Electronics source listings
-.-.-
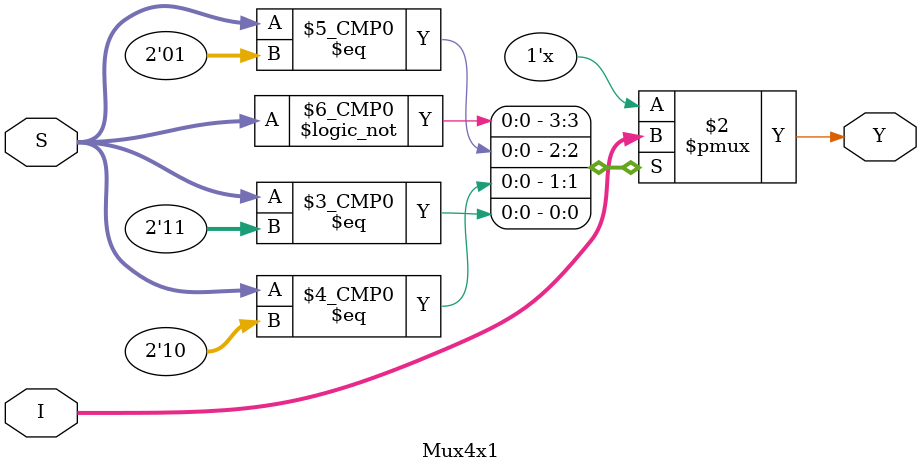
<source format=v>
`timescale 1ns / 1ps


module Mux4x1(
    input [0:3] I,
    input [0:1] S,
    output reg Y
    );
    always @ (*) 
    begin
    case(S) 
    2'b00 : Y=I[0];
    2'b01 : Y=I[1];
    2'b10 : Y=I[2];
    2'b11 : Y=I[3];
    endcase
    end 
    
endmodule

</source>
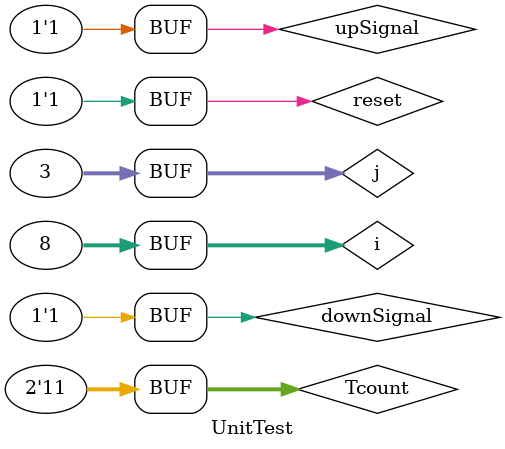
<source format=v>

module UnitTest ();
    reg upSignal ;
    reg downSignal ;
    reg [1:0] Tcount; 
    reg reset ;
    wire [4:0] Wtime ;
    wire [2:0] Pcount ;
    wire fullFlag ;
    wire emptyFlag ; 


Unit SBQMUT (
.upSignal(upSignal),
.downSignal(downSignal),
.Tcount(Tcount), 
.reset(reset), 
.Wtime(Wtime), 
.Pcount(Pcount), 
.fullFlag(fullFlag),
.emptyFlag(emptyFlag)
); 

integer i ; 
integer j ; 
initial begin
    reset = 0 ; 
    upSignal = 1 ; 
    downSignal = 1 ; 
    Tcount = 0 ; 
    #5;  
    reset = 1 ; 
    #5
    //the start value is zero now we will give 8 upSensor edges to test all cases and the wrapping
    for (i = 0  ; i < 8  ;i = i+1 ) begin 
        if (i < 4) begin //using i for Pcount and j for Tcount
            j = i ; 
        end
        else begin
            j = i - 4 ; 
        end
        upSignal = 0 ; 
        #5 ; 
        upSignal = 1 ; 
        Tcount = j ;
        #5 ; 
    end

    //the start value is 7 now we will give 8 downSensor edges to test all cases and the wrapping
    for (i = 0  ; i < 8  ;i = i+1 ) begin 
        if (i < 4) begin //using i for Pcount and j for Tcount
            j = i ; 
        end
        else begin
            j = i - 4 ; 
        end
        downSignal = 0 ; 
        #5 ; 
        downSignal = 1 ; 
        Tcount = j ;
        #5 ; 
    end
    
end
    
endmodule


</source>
-.-.-
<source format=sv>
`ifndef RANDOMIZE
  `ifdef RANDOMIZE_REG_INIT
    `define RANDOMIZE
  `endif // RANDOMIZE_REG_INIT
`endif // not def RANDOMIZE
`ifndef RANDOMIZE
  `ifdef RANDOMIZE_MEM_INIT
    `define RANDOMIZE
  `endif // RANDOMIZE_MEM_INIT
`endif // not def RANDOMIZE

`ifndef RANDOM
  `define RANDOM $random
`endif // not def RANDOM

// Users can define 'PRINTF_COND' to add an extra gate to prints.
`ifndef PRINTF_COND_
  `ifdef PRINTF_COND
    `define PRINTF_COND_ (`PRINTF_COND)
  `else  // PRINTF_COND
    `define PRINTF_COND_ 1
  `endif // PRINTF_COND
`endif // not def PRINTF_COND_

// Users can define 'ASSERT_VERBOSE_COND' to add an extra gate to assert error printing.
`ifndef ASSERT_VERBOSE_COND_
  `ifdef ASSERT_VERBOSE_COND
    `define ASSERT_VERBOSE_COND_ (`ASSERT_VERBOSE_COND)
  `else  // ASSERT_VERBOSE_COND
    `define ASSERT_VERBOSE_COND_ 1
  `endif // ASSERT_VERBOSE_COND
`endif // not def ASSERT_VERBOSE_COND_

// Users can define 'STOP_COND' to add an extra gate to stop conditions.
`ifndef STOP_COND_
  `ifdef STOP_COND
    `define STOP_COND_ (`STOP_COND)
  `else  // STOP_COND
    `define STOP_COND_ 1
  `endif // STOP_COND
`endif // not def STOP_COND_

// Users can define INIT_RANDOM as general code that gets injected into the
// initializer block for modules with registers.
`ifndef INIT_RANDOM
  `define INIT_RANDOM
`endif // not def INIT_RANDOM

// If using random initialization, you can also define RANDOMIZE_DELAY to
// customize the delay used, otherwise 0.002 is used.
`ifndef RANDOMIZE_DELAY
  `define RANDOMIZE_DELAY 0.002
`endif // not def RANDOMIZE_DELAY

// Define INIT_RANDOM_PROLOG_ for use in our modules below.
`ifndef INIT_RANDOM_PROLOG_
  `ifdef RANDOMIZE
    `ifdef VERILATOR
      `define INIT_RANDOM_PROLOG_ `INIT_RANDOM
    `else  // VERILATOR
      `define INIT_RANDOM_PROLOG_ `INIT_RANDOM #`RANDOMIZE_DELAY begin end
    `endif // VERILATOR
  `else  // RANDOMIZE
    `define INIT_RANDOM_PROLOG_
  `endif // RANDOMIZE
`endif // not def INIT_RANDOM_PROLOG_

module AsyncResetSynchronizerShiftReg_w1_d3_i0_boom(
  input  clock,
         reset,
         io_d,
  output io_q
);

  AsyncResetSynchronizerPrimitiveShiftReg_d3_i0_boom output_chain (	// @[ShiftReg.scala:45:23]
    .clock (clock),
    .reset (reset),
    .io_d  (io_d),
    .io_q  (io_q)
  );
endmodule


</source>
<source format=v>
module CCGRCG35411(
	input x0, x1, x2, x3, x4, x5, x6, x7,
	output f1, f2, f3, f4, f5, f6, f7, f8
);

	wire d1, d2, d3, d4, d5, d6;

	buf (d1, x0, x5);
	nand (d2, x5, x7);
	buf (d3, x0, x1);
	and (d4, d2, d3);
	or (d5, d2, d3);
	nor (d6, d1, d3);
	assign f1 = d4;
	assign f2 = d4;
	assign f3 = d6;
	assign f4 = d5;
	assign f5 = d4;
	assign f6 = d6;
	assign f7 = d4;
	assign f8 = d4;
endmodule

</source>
-.-.-
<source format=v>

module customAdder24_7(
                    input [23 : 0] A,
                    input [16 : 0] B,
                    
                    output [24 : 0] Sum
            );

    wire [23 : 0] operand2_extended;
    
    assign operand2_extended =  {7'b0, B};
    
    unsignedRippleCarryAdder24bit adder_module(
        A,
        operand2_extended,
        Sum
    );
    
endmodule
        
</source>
-.-.-
Line count for "give": count the lines in the records above that contain this word, and write only the number.

SOLVED PROBLEM: 2